Overview

TRG : TR European Growth discount narrows as fund outperforms

TR European Growth’s results for the year ended 30 June 2014 show the fund delivering a 34.3% total return on net assets for the year – well ahead of the 26.8% return on the fund’s benchmark (The Euromoney Smaller Companies Index excluding the UK). TR European Growth’s discount narrowed from 16.9% to 12% over the period and this helped propel the return to shareholders up to 42.4%. The statement says these figures were also well ahead of the returns generated by TR European Growth’s immediate competitors.

The final dividend was hiked by 8.3% to 6.5p and they are proposing a special dividend of 2.7p.

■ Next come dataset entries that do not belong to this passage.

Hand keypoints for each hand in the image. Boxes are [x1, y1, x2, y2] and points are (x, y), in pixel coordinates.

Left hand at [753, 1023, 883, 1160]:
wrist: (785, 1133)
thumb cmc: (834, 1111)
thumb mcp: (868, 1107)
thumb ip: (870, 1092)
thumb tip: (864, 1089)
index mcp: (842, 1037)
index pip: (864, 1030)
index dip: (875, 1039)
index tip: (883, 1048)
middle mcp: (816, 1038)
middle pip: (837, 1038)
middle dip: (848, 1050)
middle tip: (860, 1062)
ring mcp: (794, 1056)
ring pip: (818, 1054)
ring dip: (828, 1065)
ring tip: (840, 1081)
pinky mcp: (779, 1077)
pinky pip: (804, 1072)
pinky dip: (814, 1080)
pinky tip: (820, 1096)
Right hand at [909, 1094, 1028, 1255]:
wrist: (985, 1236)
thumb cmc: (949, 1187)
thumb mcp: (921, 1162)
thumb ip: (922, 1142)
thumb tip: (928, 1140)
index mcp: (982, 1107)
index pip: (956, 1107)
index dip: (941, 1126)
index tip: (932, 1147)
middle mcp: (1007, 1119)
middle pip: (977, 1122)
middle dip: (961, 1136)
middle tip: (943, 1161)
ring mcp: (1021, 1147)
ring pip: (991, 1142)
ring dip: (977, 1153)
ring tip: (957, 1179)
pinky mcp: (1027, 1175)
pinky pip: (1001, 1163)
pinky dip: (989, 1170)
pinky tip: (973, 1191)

The manager says their deliberate tilt towards out-of-favour, domestic exposed European stocks helped performance as did focusing on stocks that have the ability to help themselves by delivering operational improvements. The report highlights Spanish bank Bankinter and real estate company Inmobiliaria Colonial and machinery manufacturer IMA and asset manager Azimut in Italy. The portfolio also benefited from a high weighting in technology: Swiss electrical component manufacturer Comet; German high-tech equipment manufacturer Manz; and German construction software company, RIB Soft, all did well.

The biggest contributor to performance though was a company that they developed significant concerns about and sold on worries about accounting issues, Spanish wi-fi and telecommunication services provider Let’s Gowex. They sold out of the position and it subsequently turned out that there was a fraud in the company.